Change hurts, but it may be good for you

Apr 12, 2022

The other day, my psychologist said: unlike most people, you have difficulty saying ‘yes.’ The idea lingered in my mind for much longer than the hour-long session. It’s not that I didn’t know about my social anxiety brought on by so many moving, but something was out of place. Change hurts, and I was in the denial phase.

Life is a combination of experiences and opportunities shaped by your choices. In this context, saying yes or no shapes your life, your future, the situations you put yourself in, your gains, losses, and the goals you can achieve.

I’m not going into the merits of meritocracy. Everyone should say yes to try to discover their own limitations, understand their privileges, and get rid of the illusions of the “if.” All that: subject for another essay.

Your choices shape your life

Returning to choices, I will do my best to develop logical thinking. Every day, I choose to sleep five more minutes. Some writers wake up to write, some exercise, and others start work earlier. All those scenarios show someone saying yes to something that could be in the present or the future.

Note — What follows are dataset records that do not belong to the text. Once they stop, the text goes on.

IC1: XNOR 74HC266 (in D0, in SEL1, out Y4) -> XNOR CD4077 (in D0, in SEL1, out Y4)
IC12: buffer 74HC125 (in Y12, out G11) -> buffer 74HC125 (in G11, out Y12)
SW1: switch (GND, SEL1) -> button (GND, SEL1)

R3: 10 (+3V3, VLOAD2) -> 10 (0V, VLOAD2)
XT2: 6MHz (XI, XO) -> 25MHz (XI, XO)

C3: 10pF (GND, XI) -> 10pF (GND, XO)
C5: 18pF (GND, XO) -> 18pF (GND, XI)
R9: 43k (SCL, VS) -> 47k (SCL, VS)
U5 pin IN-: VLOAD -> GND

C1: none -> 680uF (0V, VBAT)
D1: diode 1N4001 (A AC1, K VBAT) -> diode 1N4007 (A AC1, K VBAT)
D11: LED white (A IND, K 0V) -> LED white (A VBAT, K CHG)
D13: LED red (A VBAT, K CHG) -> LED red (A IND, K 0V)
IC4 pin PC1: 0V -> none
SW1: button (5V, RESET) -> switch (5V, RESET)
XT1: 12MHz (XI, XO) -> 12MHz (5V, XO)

Every time I spend my weekend attending classes on financial investments, I say “yes” to knowledge that has not been presented to me before. Things I want to learn because I believe they can change my relationship with the responsibilities I take on in life.

The same is true when I choose to face challenging situations – especially after the pandemic. Some examples are going to an event and meeting new people, going live, passing on my knowledge, being aware of what I put in my body, etc.

You can learn how to put yourself first

All of this might seem obvious to anyone who’s always put themselves first, but it wasn’t obvious to me. I was a smoker for 15 years. During a good part of that period, I wanted to quit smoking. I knew how bad it was for my health. Still, smoking was a psychological compensation for deeper issues, part of my routine.

In some situations, we’ve been saying ‘yes’ for so long that it may seem inherent to who we are. But, to be honest with you, I must say all those statements are not factual. And I also must say that it is complicated to say yes to what you really are.

Change hurts, but it leads you to a better version

Saying yes to what I want to be in the future requires courage, daily discomfort, self-knowledge, self-care, resilience, persistence, and patience to deal with the bad mood that changing causes.

Something inside me (I don’t know the technical name here, so I’m going to call it ‘Lari 1.0’) doesn’t want things to change. She doesn’t want me to risk anything. She doesn’t want me to even see the other possibilities, so I can’t interrupt the status quo of remaining in inertia, waiting for something to happen.

I have to tell my old self (and you) that change hurts. I’ve been through several changes – I deeply believe in evolution as a conductor of self-knowledge and happiness – that came with suffering. Still, all the hurting brought me exactly where I wanted to be.